Texto de la página:

Otro de los japoneses asentados el batey fue Joseichi Ynouye, quien nació el 20 de agosto de 1900, en Okinawa, y que tenía el Número de Pasaporte 18957. Se desempeñaba aquel como empleado domestico del Presidente y por solicitud de aquel, con un salario mensual de $ 60.00. Comenzó a trabajar en la Compañía el 27 de febrero de 1936, y entró por el puerto de Preston, procedente de Boston.

Otro de fue Konashin Saitow, nacido el 9 de diciembre de 1888. Este comenzó a trabajar con la UFSCo, en mayo de 1932 como Mayordomo del Hotel Miramar.

De los tres, solo dos consiguieron quedar en la memoria de los vecinos actuales, Saitow, que ocupó el puesto de su coterráneo en la cocina del Presidente de la División, y el jardinero Matsumoto.

En el siguiente cuadro puede apreciarse la composición general del primer contingente de familias japonesas asentadas en la División de Preston (censo de 1940).

Número de familias……………………………………….1

Hombres……………………………………………………….3

Mujeres……………………………………………………...NO

Niños…………………………………………………………….5

Total……………………………………………………………..8

El Jardinero de Preston.

Datos de origen:
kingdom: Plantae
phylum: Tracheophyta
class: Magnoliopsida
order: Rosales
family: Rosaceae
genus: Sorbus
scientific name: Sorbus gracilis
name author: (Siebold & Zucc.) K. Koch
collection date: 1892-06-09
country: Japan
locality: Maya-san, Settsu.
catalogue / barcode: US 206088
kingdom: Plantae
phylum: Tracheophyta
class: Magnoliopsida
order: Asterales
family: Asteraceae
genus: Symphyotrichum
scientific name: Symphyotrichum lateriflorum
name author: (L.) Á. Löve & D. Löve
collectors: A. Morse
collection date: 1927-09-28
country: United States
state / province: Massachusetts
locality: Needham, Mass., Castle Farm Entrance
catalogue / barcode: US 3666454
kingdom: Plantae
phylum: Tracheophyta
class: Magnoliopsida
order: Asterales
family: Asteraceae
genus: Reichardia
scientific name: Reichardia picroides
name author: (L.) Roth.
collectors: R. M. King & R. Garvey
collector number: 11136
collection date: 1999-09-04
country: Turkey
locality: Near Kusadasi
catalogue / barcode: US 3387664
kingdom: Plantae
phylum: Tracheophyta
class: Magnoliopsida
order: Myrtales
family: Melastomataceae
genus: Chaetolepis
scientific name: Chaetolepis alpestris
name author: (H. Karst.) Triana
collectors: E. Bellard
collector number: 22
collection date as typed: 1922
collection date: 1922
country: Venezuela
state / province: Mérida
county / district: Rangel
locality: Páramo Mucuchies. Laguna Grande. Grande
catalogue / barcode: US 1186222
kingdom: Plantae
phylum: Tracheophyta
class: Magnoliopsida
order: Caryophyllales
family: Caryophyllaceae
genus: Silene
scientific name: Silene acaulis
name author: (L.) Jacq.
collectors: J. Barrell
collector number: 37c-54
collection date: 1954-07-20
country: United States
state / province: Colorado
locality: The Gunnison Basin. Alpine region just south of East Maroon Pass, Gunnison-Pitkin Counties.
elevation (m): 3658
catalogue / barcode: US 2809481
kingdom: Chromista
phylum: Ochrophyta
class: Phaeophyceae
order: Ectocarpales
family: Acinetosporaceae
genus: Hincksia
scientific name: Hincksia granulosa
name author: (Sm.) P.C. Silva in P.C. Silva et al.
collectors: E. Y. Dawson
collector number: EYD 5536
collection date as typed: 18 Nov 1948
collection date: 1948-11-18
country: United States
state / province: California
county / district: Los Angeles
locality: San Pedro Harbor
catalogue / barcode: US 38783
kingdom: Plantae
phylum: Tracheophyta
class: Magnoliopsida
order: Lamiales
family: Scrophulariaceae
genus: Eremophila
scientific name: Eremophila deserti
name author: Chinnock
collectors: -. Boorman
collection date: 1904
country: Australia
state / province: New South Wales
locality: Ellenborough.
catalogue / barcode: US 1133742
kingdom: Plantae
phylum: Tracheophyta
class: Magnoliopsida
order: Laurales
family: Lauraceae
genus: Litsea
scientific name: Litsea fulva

Lista de actividades:
**a)** Repita literalmente el pasaje del texto sobre los japoneses de Preston comprendido entre "De los tres, solo" y "el jardinero Matsumoto.", ambos inclusive.
**b)** Según el texto sobre los japoneses de Preston, ¿qué salario mensual percibía Joseichi Ynouye?
**c)** Prosiga el texto sobre los japoneses de Preston a partir del punto en que termina.

Sus respuestas escritas:
**a)**
De los tres, solo dos consiguieron quedar en la memoria de los vecinos actuales, Saitow, que ocupó el puesto de su coterráneo en la cocina del Presidente de la División, y el jardinero Matsumoto.

**b)** Un salario mensual de $ 60.00.

**c)**
Parque de Preston, (foto actual)
Kangiro Matsumoto, era especialista en jardinería y fue contratado directamente por la Compañía para los trabajos de podas de árboles, siembras especiales de plantas, árboles, enredaderas, para que hiciera injertos en todo tipo de plantas, etcétera. El japonés jardinero fue admirado por todos los moradores del batey, por las obras de arte que creaba, sobre todo en la poda de los árboles con los que conseguía las menos imaginadas figuras.


Así mismo Kangiro Matsumoto trajo a Preston desde Panamá la hiedra que tan popular fue creciendo en casi todas las construcciones de mampostería de la mayoría de las casas que se encontraban frente a los muros de contención, y también en el hospital de la compañía, que estaba recubierto completamente de la planta y también el Club para los negros (hoy casa de Cultura).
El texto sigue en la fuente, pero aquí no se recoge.